A Welsh equine charity has launched a campaign to prevent ponies from working underground

An equine welfare centre in South Wales is campaigning for the government to outlaw the useof pit ponies in underground mines.

Although no ponies are presently working underground, The Fforest Uchaf Horse & Pony Rehabilitation Centre, which is home to a number of former pit ponies, is concerned that ponies may be pressed backinto service if the demand for coal rises.

The charity has evidence that ponies remain the cheapest way for coal to be transported underground. In 1998, it was estimated that replacing a single pit pony with machinery, would cost around £57,000.

“A number of private colliery owners, which still have unmined coal reserves, have kept their ponies and equipment,” said Roy Peckham from the sanctuary. “We want a complete ban on the use of ponies underground to prevent ponies from working down the pits if they reopen.”

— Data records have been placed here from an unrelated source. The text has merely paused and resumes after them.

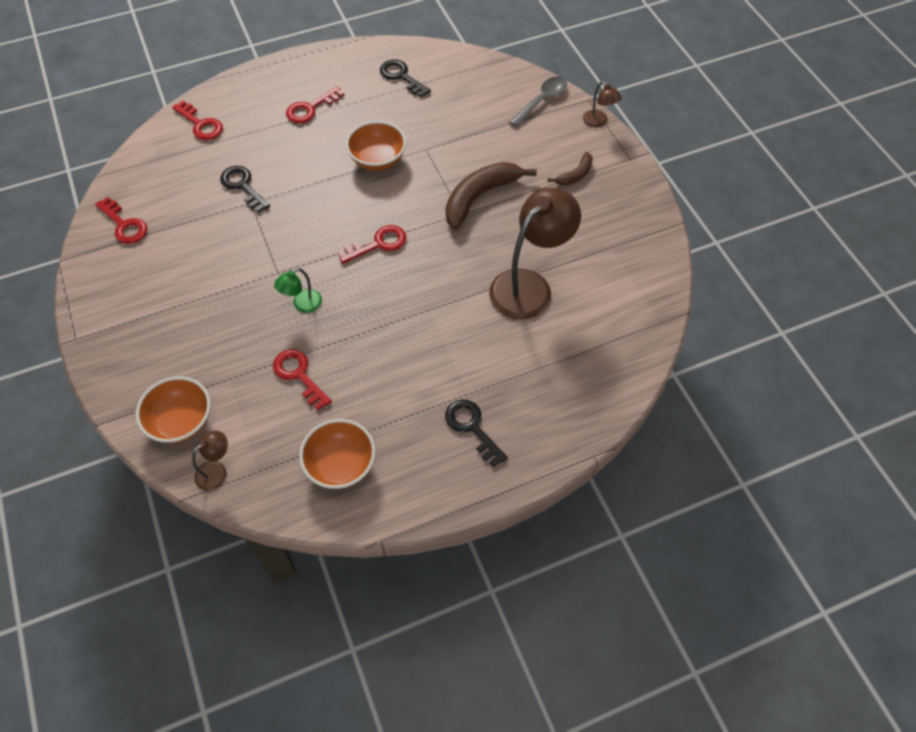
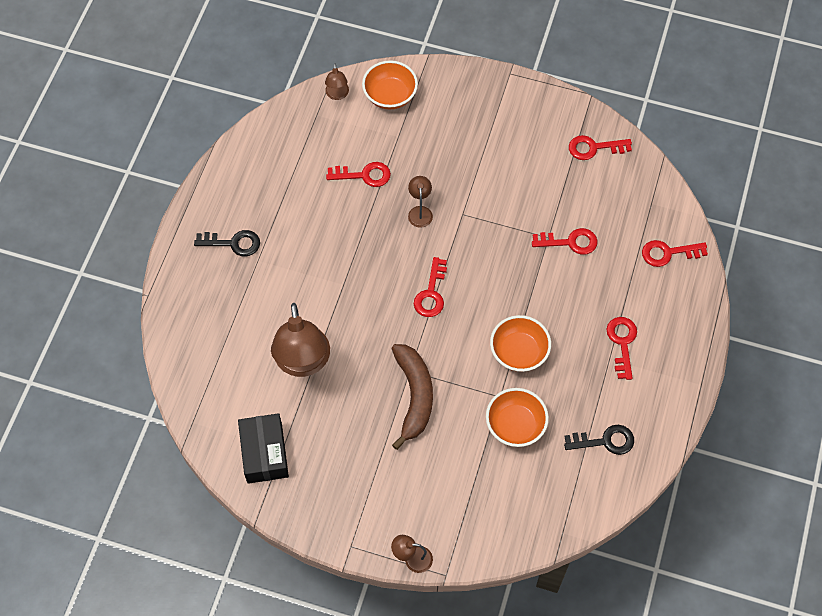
camera: 130 degrees right, 5 degrees up
black key [220,166,270,213] -> red key [532,228,598,255]
green lamp [274,268,322,313] -> brown lamp [408,176,433,228]
orange bowl [299,419,376,489] -> orange bowl moved to [486,388,549,447]
grey spoon [509,76,567,127] -> none
brown banana [548,152,593,185] -> none
none -> black box [238,413,289,484]

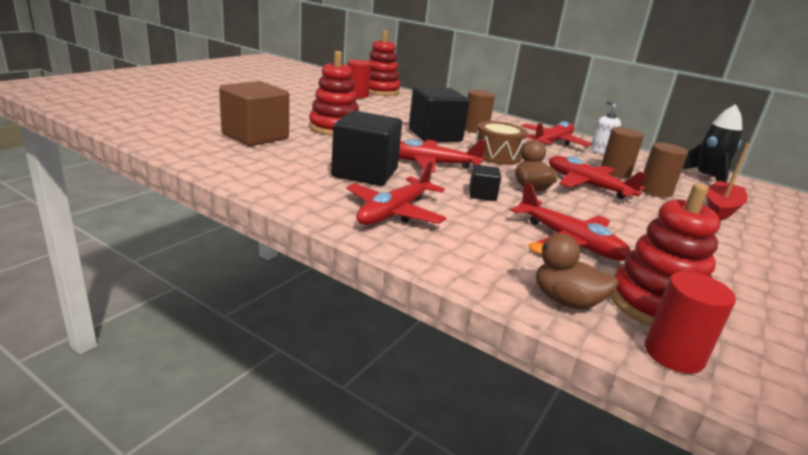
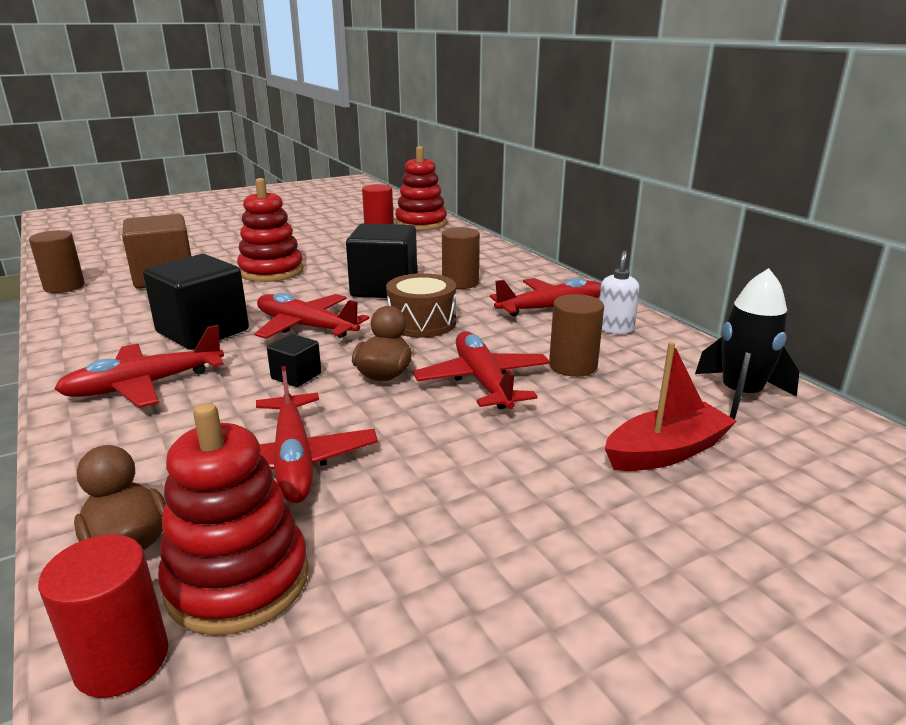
camera: 30 degrees right, 0 degrees up
brown cylinder [642,143,688,198] -> brown cylinder moved to [29,230,85,293]

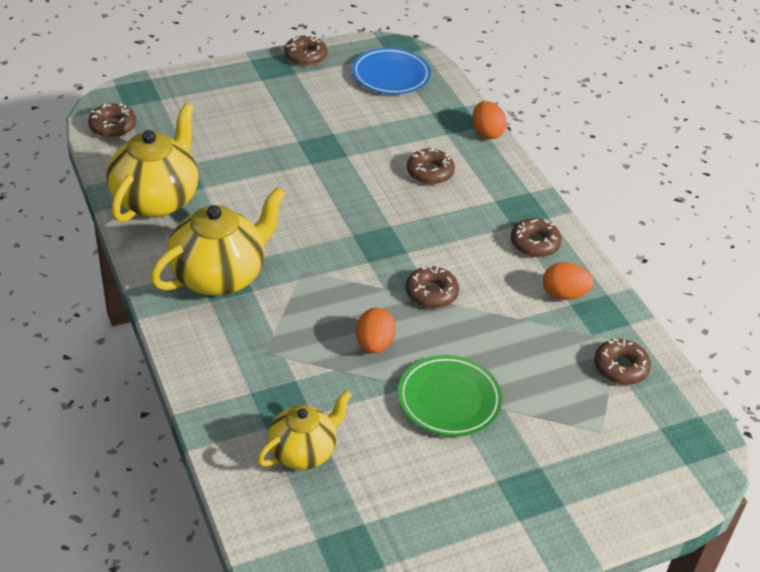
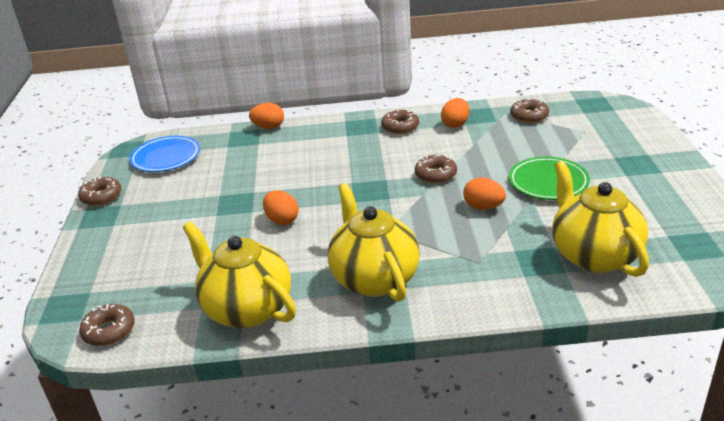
camera: 65 degrees left, 10 degrees down
yellow teapot [257,390,352,470] -> yellow teapot [552,161,649,277], size x1.59
brown donut [407,148,455,184] -> none
none -> orange egg [263,190,299,225]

The centre has submitted extensive photographic evidence of the welfare problems suffered by pit ponies to DEFRA, which is currently reviewing animal welfare legislation. It has also sent its proposal to the Welsh Assembly.

“The present laws regarding pit ponies date back to 1956, when there was little knowledge of the physical damage which results from working in mines. Many of the ponies at our centre will suffer for the rest of their lives from the effects of inhaling coal dust and drinking water from the mines.”

If not successful in attaining a complete ban, the centre would like tighter rules on working conditions, including protection for the ponies from dust and more regular veterinary inspections.

“Although ponies may not be working underground at the moment, this review provides DEFRA with an ideal opportunity to ensure this archaic process is consigned to the history books,” says Roy.

The centre has organised a petition to encourage the government to act on this issue, which is available via email.